### Task
In the records that follow, locate every line with "anchor" and extract it.

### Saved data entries
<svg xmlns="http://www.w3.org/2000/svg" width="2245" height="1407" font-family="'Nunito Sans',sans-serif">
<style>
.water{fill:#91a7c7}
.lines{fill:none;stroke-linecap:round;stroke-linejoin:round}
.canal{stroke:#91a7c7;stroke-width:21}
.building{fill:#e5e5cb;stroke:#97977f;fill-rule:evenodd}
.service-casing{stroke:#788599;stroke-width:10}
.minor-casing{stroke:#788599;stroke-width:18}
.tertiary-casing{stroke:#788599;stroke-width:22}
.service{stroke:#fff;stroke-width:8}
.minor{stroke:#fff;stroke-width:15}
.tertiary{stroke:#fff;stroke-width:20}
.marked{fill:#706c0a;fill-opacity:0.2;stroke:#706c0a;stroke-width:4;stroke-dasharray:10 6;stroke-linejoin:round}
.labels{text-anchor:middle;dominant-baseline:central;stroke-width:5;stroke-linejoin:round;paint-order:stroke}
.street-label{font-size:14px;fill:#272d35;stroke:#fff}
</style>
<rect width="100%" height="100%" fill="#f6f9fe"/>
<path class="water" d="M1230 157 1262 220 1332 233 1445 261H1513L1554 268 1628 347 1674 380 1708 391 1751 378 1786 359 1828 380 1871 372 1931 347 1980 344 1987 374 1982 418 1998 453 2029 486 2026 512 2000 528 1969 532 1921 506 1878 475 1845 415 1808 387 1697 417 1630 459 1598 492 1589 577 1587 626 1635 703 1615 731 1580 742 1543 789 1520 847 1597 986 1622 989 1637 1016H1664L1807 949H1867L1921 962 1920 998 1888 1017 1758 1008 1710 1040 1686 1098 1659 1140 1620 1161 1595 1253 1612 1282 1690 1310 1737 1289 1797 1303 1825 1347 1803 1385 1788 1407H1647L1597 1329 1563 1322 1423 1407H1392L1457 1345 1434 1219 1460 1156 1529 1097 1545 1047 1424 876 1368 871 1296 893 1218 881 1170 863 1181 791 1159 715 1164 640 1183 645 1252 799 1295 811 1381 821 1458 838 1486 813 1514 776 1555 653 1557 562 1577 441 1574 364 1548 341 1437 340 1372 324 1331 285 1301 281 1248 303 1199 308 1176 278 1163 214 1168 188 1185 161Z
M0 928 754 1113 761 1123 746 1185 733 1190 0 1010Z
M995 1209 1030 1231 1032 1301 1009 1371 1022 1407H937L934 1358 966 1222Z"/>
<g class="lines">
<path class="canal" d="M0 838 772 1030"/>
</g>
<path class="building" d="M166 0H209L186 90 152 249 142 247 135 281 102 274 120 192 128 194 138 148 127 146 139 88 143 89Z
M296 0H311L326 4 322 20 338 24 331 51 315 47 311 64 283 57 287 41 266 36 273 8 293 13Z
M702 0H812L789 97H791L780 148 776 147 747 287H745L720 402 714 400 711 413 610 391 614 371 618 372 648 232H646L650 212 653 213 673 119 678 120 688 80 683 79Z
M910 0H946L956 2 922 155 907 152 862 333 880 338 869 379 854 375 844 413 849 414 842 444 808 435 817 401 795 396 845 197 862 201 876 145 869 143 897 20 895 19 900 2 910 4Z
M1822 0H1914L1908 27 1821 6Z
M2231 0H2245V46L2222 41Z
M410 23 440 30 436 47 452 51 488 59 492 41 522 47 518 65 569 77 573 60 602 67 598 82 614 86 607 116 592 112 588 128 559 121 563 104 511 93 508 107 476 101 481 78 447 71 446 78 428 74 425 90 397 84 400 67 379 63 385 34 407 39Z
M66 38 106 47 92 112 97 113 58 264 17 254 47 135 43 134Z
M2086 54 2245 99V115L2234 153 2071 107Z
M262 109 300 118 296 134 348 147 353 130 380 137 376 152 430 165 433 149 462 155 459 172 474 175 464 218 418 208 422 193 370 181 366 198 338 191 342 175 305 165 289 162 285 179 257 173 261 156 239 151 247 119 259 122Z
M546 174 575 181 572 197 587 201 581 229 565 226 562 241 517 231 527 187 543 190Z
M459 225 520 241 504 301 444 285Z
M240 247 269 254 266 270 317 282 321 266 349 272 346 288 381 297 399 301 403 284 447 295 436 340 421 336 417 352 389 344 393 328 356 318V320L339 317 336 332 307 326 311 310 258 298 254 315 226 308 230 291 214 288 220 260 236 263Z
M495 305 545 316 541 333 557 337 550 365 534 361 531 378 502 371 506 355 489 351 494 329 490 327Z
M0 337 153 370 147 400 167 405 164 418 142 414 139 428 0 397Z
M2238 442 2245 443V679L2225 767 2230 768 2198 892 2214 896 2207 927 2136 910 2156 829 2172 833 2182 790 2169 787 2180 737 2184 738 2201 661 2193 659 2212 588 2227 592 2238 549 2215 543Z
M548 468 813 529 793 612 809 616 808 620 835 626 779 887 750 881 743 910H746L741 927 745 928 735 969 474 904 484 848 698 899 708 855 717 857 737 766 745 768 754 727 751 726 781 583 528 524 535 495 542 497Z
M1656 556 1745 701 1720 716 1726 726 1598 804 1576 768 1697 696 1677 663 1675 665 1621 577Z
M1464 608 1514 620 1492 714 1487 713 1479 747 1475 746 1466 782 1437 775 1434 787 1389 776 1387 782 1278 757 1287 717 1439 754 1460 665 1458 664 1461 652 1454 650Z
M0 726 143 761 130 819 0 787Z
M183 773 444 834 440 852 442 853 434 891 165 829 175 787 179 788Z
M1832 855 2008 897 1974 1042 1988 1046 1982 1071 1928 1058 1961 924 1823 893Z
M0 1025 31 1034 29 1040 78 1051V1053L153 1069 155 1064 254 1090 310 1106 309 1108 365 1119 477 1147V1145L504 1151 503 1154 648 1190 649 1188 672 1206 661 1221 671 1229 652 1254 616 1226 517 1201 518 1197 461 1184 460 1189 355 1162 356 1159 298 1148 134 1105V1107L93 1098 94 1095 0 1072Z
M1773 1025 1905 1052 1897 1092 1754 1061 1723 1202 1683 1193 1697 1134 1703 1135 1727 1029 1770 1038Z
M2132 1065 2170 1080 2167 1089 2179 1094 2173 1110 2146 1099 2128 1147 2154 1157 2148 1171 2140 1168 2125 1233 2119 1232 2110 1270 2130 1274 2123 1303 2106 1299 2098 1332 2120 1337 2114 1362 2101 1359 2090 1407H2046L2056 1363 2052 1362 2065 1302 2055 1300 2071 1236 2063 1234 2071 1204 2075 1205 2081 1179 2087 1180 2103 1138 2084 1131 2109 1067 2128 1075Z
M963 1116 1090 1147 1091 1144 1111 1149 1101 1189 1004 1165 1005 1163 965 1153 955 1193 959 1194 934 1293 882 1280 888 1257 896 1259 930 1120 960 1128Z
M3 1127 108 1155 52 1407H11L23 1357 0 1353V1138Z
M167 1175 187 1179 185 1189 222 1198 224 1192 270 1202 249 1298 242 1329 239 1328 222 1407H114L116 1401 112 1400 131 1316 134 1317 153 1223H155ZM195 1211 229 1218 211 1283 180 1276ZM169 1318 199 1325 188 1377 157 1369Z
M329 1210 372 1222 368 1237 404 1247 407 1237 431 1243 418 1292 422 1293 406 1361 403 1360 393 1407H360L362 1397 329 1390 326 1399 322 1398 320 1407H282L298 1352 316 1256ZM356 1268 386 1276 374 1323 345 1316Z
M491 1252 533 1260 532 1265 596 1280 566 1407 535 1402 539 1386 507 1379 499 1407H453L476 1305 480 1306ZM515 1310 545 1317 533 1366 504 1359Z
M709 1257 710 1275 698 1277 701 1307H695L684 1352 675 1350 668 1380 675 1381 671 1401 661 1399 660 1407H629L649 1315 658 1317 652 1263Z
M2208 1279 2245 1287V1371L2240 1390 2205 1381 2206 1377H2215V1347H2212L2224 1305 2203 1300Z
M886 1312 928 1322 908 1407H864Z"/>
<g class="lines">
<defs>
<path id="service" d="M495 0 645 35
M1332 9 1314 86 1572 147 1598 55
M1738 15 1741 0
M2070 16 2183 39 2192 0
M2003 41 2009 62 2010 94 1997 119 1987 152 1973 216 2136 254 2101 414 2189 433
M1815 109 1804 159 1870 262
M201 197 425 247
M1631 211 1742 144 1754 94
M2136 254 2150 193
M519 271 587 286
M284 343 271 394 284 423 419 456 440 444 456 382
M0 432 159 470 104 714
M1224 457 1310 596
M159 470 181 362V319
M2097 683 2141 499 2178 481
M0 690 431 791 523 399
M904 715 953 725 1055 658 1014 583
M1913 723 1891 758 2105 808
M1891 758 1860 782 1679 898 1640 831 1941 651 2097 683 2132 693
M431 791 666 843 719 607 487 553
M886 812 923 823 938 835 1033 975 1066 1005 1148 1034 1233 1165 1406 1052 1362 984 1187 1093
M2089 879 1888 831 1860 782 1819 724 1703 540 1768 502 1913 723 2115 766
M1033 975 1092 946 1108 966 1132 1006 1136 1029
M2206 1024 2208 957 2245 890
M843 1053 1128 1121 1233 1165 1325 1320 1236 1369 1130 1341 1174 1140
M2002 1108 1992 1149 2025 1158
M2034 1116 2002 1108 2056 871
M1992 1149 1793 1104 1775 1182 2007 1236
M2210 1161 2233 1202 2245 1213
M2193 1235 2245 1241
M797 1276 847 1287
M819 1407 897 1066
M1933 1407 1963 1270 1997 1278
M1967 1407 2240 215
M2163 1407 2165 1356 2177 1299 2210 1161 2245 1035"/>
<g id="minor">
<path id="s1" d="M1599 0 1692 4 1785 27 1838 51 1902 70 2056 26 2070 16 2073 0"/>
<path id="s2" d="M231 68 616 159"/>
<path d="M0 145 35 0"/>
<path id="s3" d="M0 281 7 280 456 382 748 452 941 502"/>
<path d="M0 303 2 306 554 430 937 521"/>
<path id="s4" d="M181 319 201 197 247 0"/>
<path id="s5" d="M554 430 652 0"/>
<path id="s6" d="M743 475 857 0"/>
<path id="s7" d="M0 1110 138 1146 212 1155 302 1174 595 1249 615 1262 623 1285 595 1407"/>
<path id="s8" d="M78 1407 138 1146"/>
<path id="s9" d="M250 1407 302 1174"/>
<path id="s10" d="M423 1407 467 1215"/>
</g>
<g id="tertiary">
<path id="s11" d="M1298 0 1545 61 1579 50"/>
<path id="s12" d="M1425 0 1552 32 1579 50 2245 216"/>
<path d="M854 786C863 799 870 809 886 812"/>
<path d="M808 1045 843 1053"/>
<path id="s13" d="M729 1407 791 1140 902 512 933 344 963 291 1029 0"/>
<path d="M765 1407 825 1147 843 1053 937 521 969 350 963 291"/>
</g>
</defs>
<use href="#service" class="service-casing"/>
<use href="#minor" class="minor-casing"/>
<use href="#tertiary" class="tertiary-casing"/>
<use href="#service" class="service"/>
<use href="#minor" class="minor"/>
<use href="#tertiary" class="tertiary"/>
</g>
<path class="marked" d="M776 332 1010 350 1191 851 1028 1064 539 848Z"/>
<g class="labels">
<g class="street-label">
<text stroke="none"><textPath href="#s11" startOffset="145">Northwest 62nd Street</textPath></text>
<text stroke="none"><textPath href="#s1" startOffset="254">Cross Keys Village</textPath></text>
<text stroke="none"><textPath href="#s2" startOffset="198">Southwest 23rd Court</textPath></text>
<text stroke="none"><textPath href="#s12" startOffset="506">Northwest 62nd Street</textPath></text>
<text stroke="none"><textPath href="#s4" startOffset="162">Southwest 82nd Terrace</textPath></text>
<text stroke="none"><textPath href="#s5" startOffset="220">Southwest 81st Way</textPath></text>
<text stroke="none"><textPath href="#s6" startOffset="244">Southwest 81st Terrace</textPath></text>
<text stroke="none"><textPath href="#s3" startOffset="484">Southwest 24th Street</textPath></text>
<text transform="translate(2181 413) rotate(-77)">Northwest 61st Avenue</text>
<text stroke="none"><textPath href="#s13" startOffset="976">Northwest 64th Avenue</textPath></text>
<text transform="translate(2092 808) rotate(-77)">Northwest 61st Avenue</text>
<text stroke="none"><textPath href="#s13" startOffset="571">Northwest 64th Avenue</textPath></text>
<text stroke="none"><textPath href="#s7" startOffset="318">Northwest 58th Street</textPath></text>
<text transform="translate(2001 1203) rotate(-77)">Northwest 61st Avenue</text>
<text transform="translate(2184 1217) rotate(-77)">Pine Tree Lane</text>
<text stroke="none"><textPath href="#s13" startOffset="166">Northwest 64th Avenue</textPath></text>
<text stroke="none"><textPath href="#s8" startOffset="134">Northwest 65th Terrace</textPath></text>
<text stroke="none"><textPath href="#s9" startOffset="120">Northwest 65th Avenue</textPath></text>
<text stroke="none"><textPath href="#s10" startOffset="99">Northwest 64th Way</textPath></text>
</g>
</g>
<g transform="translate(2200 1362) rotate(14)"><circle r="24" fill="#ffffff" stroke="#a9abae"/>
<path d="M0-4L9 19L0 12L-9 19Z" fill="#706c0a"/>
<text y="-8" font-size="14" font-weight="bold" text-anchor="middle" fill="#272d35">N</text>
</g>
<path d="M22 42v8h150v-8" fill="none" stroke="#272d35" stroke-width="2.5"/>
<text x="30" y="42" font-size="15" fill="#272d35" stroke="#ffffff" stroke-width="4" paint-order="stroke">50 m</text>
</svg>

### Written solution
.labels{text-anchor:middle;dominant-baseline:central;stroke-width:5;stroke-linejoin:round;paint-order:stroke}
<text y="-8" font-size="14" font-weight="bold" text-anchor="middle" fill="#272d35">N</text>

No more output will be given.